• Data in this exercise:
□ □ □ □ □ □ □
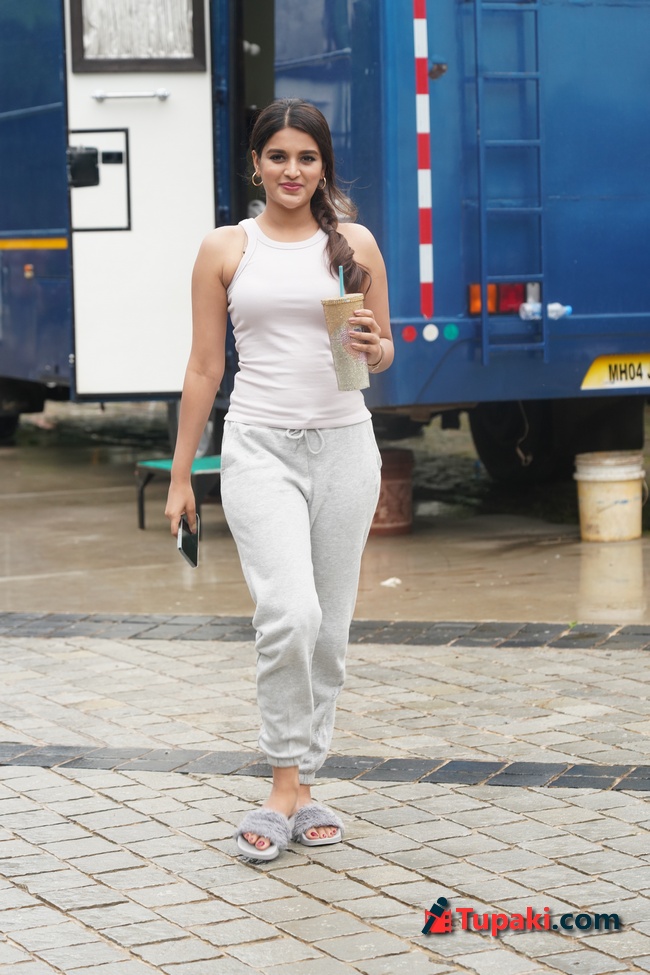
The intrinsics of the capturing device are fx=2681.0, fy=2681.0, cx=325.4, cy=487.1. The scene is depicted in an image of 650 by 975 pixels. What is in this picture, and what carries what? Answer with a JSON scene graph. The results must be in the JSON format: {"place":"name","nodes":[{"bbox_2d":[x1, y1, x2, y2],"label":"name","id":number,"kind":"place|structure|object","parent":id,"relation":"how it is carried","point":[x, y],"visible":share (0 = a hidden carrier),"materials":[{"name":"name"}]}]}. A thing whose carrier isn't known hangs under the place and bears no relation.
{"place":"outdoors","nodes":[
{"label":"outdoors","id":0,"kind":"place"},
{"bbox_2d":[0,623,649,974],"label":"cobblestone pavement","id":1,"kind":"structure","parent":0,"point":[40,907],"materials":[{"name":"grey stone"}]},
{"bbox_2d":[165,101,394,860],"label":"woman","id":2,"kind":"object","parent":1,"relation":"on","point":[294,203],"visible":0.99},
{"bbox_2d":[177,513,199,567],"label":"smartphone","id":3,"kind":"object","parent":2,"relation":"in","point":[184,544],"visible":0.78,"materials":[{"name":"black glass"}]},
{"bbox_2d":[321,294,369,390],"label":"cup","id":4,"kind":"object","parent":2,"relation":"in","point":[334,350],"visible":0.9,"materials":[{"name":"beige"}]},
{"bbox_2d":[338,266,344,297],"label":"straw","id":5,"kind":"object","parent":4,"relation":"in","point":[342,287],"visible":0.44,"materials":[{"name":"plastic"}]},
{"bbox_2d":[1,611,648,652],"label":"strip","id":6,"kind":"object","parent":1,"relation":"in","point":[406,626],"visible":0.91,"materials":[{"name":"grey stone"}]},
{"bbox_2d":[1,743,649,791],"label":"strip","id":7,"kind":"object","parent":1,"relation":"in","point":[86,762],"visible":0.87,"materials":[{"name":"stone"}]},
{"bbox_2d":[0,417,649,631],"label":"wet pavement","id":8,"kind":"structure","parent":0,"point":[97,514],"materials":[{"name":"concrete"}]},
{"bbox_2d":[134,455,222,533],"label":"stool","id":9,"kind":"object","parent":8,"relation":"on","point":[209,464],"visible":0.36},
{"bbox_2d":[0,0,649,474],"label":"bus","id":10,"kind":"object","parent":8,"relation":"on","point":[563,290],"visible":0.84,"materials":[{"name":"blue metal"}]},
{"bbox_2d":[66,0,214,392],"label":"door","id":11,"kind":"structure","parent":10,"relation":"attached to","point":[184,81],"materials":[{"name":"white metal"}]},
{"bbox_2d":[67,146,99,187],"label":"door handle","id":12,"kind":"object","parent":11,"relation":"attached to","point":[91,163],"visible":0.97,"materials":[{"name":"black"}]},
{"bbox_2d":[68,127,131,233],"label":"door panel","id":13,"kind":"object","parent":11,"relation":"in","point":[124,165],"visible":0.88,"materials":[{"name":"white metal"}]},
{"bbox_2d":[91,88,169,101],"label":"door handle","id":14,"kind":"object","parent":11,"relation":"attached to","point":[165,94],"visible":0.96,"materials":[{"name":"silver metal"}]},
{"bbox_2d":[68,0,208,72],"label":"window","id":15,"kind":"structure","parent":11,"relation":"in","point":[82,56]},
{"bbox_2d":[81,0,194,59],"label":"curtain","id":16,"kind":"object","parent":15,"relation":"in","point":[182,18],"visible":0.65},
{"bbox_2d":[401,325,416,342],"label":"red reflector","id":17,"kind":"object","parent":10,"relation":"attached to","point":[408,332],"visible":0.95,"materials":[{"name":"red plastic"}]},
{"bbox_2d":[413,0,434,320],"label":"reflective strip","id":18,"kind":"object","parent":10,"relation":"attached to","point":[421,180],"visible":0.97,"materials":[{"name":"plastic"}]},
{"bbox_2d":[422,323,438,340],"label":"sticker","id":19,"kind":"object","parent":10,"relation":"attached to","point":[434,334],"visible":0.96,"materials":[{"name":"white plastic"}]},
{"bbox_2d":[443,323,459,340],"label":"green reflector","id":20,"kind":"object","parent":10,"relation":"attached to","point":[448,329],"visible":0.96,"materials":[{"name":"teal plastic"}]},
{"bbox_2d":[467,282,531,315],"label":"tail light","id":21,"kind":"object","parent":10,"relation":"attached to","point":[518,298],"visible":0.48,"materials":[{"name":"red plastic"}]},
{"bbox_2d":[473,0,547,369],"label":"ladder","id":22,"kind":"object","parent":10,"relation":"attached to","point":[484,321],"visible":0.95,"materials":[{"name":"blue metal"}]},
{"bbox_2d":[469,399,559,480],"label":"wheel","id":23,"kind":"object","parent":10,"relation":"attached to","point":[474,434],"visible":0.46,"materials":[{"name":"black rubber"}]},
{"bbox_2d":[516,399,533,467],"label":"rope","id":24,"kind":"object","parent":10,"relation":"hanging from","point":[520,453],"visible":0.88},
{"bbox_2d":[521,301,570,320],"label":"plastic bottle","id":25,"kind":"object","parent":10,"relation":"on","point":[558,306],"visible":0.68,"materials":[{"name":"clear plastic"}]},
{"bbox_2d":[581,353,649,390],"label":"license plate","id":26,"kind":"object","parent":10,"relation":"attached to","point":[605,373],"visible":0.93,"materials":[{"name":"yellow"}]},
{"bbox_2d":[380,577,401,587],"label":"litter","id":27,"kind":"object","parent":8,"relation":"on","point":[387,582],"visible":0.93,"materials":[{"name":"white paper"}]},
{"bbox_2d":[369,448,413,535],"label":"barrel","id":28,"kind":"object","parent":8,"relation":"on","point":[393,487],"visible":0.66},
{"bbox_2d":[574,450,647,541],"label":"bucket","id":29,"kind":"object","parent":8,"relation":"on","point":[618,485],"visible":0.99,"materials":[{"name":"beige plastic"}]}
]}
□ □ □ □ □ □ □
Line by line, give the material above again exactly, but without any pictures.

The intrinsics of the capturing device are fx=2681.0, fy=2681.0, cx=325.4, cy=487.1. The scene is depicted in an image of 650 by 975 pixels. What is in this picture, and what carries what? Answer with a JSON scene graph. The results must be in the JSON format: {"place":"name","nodes":[{"bbox_2d":[x1, y1, x2, y2],"label":"name","id":number,"kind":"place|structure|object","parent":id,"relation":"how it is carried","point":[x, y],"visible":share (0 = a hidden carrier),"materials":[{"name":"name"}]}]}. A thing whose carrier isn't known hangs under the place and bears no relation.
{"place":"outdoors","nodes":[
{"label":"outdoors","id":0,"kind":"place"},
{"bbox_2d":[0,623,649,974],"label":"cobblestone pavement","id":1,"kind":"structure","parent":0,"point":[40,907],"materials":[{"name":"grey stone"}]},
{"bbox_2d":[165,101,394,860],"label":"woman","id":2,"kind":"object","parent":1,"relation":"on","point":[294,203],"visible":0.99},
{"bbox_2d":[177,513,199,567],"label":"smartphone","id":3,"kind":"object","parent":2,"relation":"in","point":[184,544],"visible":0.78,"materials":[{"name":"black glass"}]},
{"bbox_2d":[321,294,369,390],"label":"cup","id":4,"kind":"object","parent":2,"relation":"in","point":[334,350],"visible":0.9,"materials":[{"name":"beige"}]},
{"bbox_2d":[338,266,344,297],"label":"straw","id":5,"kind":"object","parent":4,"relation":"in","point":[342,287],"visible":0.44,"materials":[{"name":"plastic"}]},
{"bbox_2d":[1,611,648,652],"label":"strip","id":6,"kind":"object","parent":1,"relation":"in","point":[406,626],"visible":0.91,"materials":[{"name":"grey stone"}]},
{"bbox_2d":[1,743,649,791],"label":"strip","id":7,"kind":"object","parent":1,"relation":"in","point":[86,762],"visible":0.87,"materials":[{"name":"stone"}]},
{"bbox_2d":[0,417,649,631],"label":"wet pavement","id":8,"kind":"structure","parent":0,"point":[97,514],"materials":[{"name":"concrete"}]},
{"bbox_2d":[134,455,222,533],"label":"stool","id":9,"kind":"object","parent":8,"relation":"on","point":[209,464],"visible":0.36},
{"bbox_2d":[0,0,649,474],"label":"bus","id":10,"kind":"object","parent":8,"relation":"on","point":[563,290],"visible":0.84,"materials":[{"name":"blue metal"}]},
{"bbox_2d":[66,0,214,392],"label":"door","id":11,"kind":"structure","parent":10,"relation":"attached to","point":[184,81],"materials":[{"name":"white metal"}]},
{"bbox_2d":[67,146,99,187],"label":"door handle","id":12,"kind":"object","parent":11,"relation":"attached to","point":[91,163],"visible":0.97,"materials":[{"name":"black"}]},
{"bbox_2d":[68,127,131,233],"label":"door panel","id":13,"kind":"object","parent":11,"relation":"in","point":[124,165],"visible":0.88,"materials":[{"name":"white metal"}]},
{"bbox_2d":[91,88,169,101],"label":"door handle","id":14,"kind":"object","parent":11,"relation":"attached to","point":[165,94],"visible":0.96,"materials":[{"name":"silver metal"}]},
{"bbox_2d":[68,0,208,72],"label":"window","id":15,"kind":"structure","parent":11,"relation":"in","point":[82,56]},
{"bbox_2d":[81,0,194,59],"label":"curtain","id":16,"kind":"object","parent":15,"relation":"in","point":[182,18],"visible":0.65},
{"bbox_2d":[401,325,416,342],"label":"red reflector","id":17,"kind":"object","parent":10,"relation":"attached to","point":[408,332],"visible":0.95,"materials":[{"name":"red plastic"}]},
{"bbox_2d":[413,0,434,320],"label":"reflective strip","id":18,"kind":"object","parent":10,"relation":"attached to","point":[421,180],"visible":0.97,"materials":[{"name":"plastic"}]},
{"bbox_2d":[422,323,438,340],"label":"sticker","id":19,"kind":"object","parent":10,"relation":"attached to","point":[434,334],"visible":0.96,"materials":[{"name":"white plastic"}]},
{"bbox_2d":[443,323,459,340],"label":"green reflector","id":20,"kind":"object","parent":10,"relation":"attached to","point":[448,329],"visible":0.96,"materials":[{"name":"teal plastic"}]},
{"bbox_2d":[467,282,531,315],"label":"tail light","id":21,"kind":"object","parent":10,"relation":"attached to","point":[518,298],"visible":0.48,"materials":[{"name":"red plastic"}]},
{"bbox_2d":[473,0,547,369],"label":"ladder","id":22,"kind":"object","parent":10,"relation":"attached to","point":[484,321],"visible":0.95,"materials":[{"name":"blue metal"}]},
{"bbox_2d":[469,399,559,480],"label":"wheel","id":23,"kind":"object","parent":10,"relation":"attached to","point":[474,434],"visible":0.46,"materials":[{"name":"black rubber"}]},
{"bbox_2d":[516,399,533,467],"label":"rope","id":24,"kind":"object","parent":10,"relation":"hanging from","point":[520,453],"visible":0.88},
{"bbox_2d":[521,301,570,320],"label":"plastic bottle","id":25,"kind":"object","parent":10,"relation":"on","point":[558,306],"visible":0.68,"materials":[{"name":"clear plastic"}]},
{"bbox_2d":[581,353,649,390],"label":"license plate","id":26,"kind":"object","parent":10,"relation":"attached to","point":[605,373],"visible":0.93,"materials":[{"name":"yellow"}]},
{"bbox_2d":[380,577,401,587],"label":"litter","id":27,"kind":"object","parent":8,"relation":"on","point":[387,582],"visible":0.93,"materials":[{"name":"white paper"}]},
{"bbox_2d":[369,448,413,535],"label":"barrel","id":28,"kind":"object","parent":8,"relation":"on","point":[393,487],"visible":0.66},
{"bbox_2d":[574,450,647,541],"label":"bucket","id":29,"kind":"object","parent":8,"relation":"on","point":[618,485],"visible":0.99,"materials":[{"name":"beige plastic"}]}
]}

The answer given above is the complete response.